Um eine neue Stelle habe ich mich erst nach meiner Rückkehr gekümmert. Dabei war mir klar, dass ich nicht mehr nur eine Nummer in einem großen Konzern sein wollte. Mir schien ein kleineres Unternehmen, wo man viel bewegen kann, perfekt. Über Freunde habe ich dann einen Job in etwa derselben Branche gefunden. Im Nachhinein war das genau der richtige Schritt. Mein Fokus liegt jetzt eher auf der Familie, statt auf Geld und Karriere. Auch, wenn das Sabbatical kein Selbstfindungstrip sein sollte, weiß ich nicht, ob ich den Jobwechsel sonst hinbekommen hätte.“
Nina, 42, Hamburg – „Ich habe mehr Ruhe gefunden – und mache noch ein zweites Sabbatical“
Nina ist sechs Monate durch die Welt gereist. Bild: privat
„Ich bin eigentlich ein Workaholic. Ich arbeite als Social Media Managerin im Marketing einer großen Versicherung und liebe meinen Job. Ich bin ein super unruhiger Mensch, mache immer ganz viel auf einmal und bin ständig online. Vor meiner Reise vor zwei Jahren fiel es mir deshalb nicht leicht, den Arbeitsplatz so lange hinter mir zu lassen. Bei meinem Sabbatical wollte ich deshalb nicht nur neue Orte sehen, sondern auch lernen, mehr auf meinen Körper zu hören. Ich wollte in einen Ashram in Indien gehen und das totale Kontrastprogramm machen, schauen, wie ich mit Ruhe, Yoga und diesem ruhigen, strukturierten Leben klarkomme. Ich hätte es selbst nicht gedacht: überraschend gut! Mit jedem Tag fiel mir das Loslassen leichter und ich lernte, meinen Kopf, der sonst immer um tausend Themen gleichzeitig kreiste, mal nur mir selbst zu widmen. Danach bin ich noch durch verschiedene Länder gereist: Bali, Australien, Südostasien. Viele Leute denken ja, wenn man weit wegfährt, reist man auch von sich selbst weg, aber dem ist nicht so. Wenn du alleine unterwegs bist, bist du automatisch ganz viel mit dir beschäftigt und arbeitest an emotionalen Baustellen.

*GESTELLTE AUFGABE A*
In welcher Funktion arbeitet Nina laut dem Textauszug über Sabbaticals?
Die Datensätze stehen in keinerlei Zusammenhang mit dem Textauszug.

*BEREITGESTELLTE DATENSÄTZE*
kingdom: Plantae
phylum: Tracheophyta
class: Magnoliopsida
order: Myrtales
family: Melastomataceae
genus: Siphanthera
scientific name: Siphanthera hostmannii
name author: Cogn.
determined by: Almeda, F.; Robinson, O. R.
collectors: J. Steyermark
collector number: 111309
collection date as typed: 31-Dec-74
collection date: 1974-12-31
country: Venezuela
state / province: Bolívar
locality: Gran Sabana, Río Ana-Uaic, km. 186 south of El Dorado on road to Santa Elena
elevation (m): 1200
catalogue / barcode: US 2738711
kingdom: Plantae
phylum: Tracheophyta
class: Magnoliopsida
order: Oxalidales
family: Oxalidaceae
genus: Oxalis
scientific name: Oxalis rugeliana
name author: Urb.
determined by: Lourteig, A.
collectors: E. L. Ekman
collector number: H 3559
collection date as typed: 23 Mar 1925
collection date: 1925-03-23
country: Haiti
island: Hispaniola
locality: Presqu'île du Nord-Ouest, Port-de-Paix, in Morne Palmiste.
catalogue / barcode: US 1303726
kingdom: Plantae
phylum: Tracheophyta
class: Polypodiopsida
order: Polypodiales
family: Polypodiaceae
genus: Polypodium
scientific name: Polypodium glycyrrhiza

*GESTELLTE AUFGABE B*
Stellen Sie sämtliche Zeilen der Datensätze zu den Pflanzenbelegen als nummerierte Liste dar und lassen Sie dabei Leerzeilen weg.

*ERWARTETE ANTWORT A*
Sie arbeitet als Social Media Managerin im Marketing einer großen Versicherung.

*ERWARTETE ANTWORT B*
1. kingdom: Plantae
2. phylum: Tracheophyta
3. class: Magnoliopsida
4. order: Myrtales
5. family: Melastomataceae
6. genus: Siphanthera
7. scientific name: Siphanthera hostmannii
8. name author: Cogn.
9. determined by: Almeda, F.; Robinson, O. R.
10. collectors: J. Steyermark
11. collector number: 111309
12. collection date as typed: 31-Dec-74
13. collection date: 1974-12-31
14. country: Venezuela
15. state / province: Bolívar
16. locality: Gran Sabana, Río Ana-Uaic, km. 186 south of El Dorado on road to Santa Elena
17. elevation (m): 1200
18. catalogue / barcode: US 2738711
19. kingdom: Plantae
20. phylum: Tracheophyta
21. class: Magnoliopsida
22. order: Oxalidales
23. family: Oxalidaceae
24. genus: Oxalis
25. scientific name: Oxalis rugeliana
26. name author: Urb.
27. determined by: Lourteig, A.
28. collectors: E. L. Ekman
29. collector number: H 3559
30. collection date as typed: 23 Mar 1925
31. collection date: 1925-03-23
32. country: Haiti
33. island: Hispaniola
34. locality: Presqu'île du Nord-Ouest, Port-de-Paix, in Morne Palmiste.
35. catalogue / barcode: US 1303726
36. kingdom: Plantae
37. phylum: Tracheophyta
38. class: Polypodiopsida
39. order: Polypodiales
40. family: Polypodiaceae
41. genus: Polypodium
42. scientific name: Polypodium glycyrrhiza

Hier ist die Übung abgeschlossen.